**Aim of the exercise:** For the entries that follow, produce an exact copy with no pictures in it.

**Material provided:**
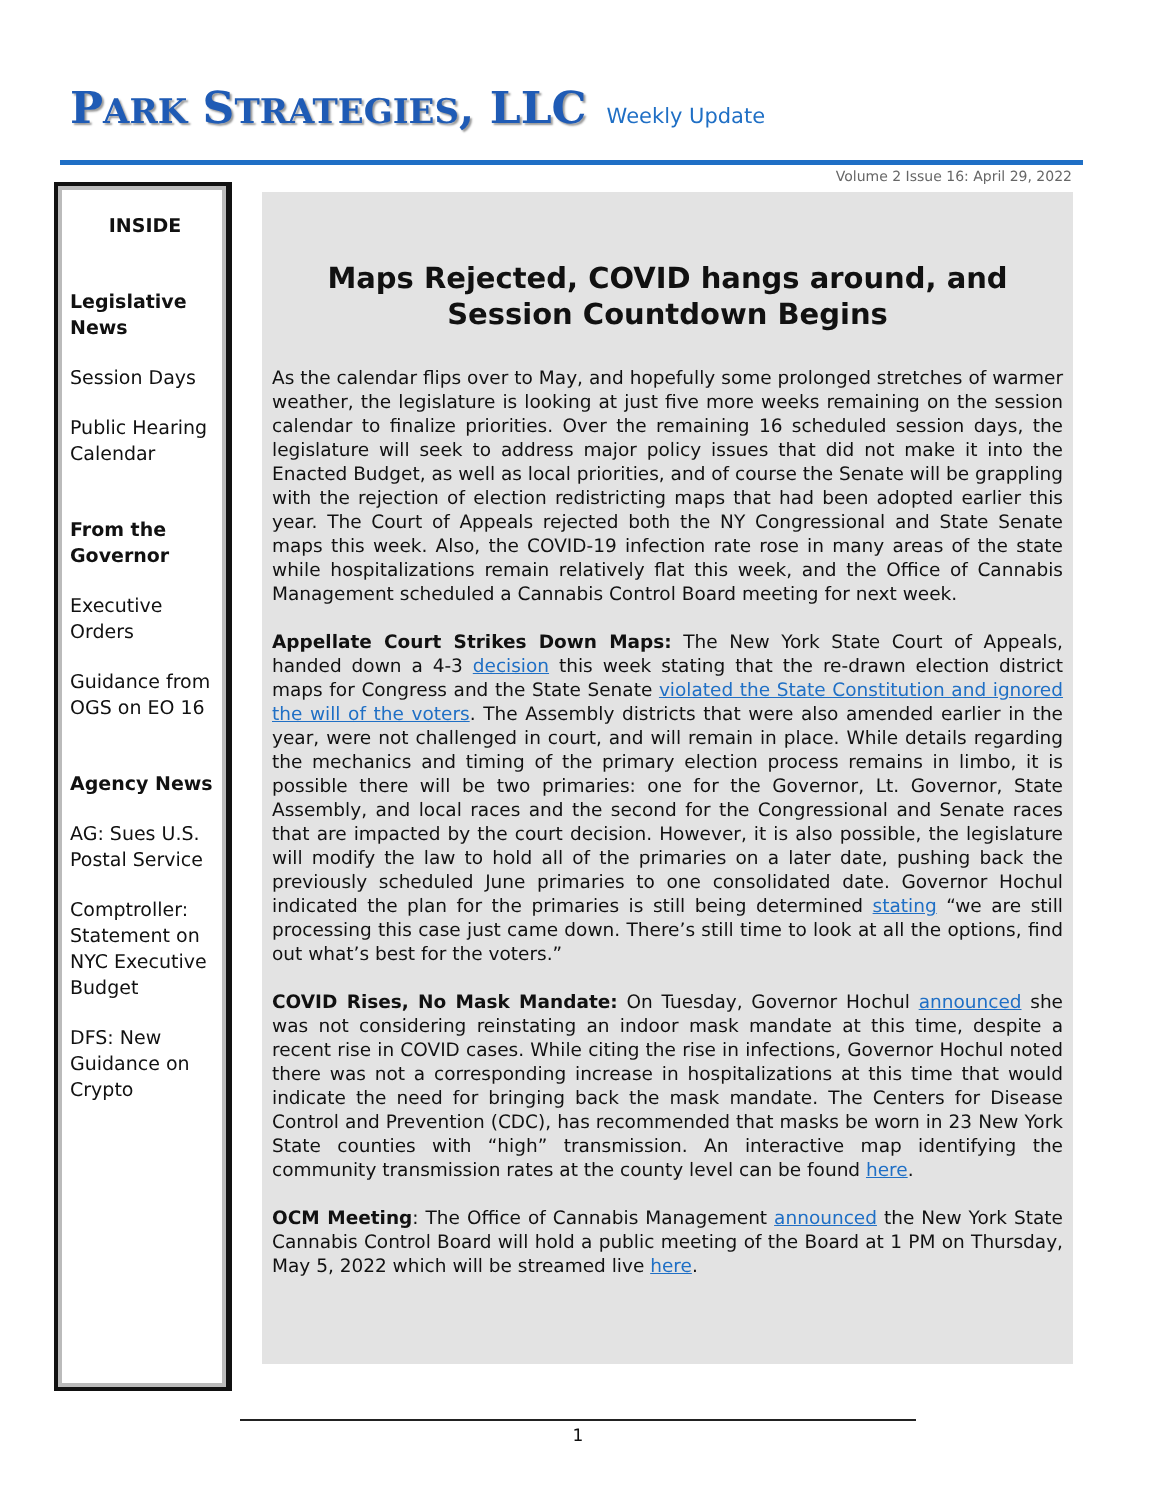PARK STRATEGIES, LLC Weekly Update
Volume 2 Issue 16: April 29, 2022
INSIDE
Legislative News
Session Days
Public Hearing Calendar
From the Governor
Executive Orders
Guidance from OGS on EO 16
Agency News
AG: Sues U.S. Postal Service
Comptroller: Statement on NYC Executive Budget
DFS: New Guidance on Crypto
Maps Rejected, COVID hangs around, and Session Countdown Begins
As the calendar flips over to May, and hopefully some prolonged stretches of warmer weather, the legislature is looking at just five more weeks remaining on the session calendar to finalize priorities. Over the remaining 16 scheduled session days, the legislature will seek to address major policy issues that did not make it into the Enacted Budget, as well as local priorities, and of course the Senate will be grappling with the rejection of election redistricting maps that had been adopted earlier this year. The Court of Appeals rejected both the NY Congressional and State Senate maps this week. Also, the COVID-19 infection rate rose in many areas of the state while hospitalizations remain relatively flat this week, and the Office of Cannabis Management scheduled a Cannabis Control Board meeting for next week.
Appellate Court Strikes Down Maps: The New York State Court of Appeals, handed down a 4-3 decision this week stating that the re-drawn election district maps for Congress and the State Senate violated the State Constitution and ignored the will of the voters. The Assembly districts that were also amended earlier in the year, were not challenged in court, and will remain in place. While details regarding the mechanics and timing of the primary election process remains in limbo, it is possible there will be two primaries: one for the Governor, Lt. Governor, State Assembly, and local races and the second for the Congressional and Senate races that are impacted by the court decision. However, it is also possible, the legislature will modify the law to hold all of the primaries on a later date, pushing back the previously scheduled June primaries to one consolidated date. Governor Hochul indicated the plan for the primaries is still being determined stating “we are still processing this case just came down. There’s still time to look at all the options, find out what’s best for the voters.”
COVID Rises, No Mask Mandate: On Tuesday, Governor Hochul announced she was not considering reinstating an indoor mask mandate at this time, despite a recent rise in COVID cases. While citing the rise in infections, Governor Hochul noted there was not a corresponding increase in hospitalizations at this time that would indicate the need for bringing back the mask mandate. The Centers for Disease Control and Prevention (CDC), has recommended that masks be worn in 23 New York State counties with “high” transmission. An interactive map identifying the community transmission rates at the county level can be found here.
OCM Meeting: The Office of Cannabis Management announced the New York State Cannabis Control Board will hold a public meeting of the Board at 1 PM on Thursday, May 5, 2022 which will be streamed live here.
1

**Solution to the problem:**
PARK STRATEGIES, LLC Weekly Update
Volume 2 Issue 16: April 29, 2022
INSIDE
Legislative News
Session Days
Public Hearing Calendar
From the Governor
Executive Orders
Guidance from OGS on EO 16
Agency News
AG: Sues U.S. Postal Service
Comptroller: Statement on NYC Executive Budget
DFS: New Guidance on Crypto
Maps Rejected, COVID hangs around, and Session Countdown Begins
As the calendar flips over to May, and hopefully some prolonged stretches of warmer weather, the legislature is looking at just five more weeks remaining on the session calendar to finalize priorities. Over the remaining 16 scheduled session days, the legislature will seek to address major policy issues that did not make it into the Enacted Budget, as well as local priorities, and of course the Senate will be grappling with the rejection of election redistricting maps that had been adopted earlier this year. The Court of Appeals rejected both the NY Congressional and State Senate maps this week. Also, the COVID-19 infection rate rose in many areas of the state while hospitalizations remain relatively flat this week, and the Office of Cannabis Management scheduled a Cannabis Control Board meeting for next week.
Appellate Court Strikes Down Maps: The New York State Court of Appeals, handed down a 4-3 decision this week stating that the re-drawn election district maps for Congress and the State Senate violated the State Constitution and ignored the will of the voters. The Assembly districts that were also amended earlier in the year, were not challenged in court, and will remain in place. While details regarding the mechanics and timing of the primary election process remains in limbo, it is possible there will be two primaries: one for the Governor, Lt. Governor, State Assembly, and local races and the second for the Congressional and Senate races that are impacted by the court decision. However, it is also possible, the legislature will modify the law to hold all of the primaries on a later date, pushing back the previously scheduled June primaries to one consolidated date. Governor Hochul indicated the plan for the primaries is still being determined stating “we are still processing this case just came down. There’s still time to look at all the options, find out what’s best for the voters.”
COVID Rises, No Mask Mandate: On Tuesday, Governor Hochul announced she was not considering reinstating an indoor mask mandate at this time, despite a recent rise in COVID cases. While citing the rise in infections, Governor Hochul noted there was not a corresponding increase in hospitalizations at this time that would indicate the need for bringing back the mask mandate. The Centers for Disease Control and Prevention (CDC), has recommended that masks be worn in 23 New York State counties with “high” transmission. An interactive map identifying the community transmission rates at the county level can be found here.
OCM Meeting: The Office of Cannabis Management announced the New York State Cannabis Control Board will hold a public meeting of the Board at 1 PM on Thursday, May 5, 2022 which will be streamed live here.
1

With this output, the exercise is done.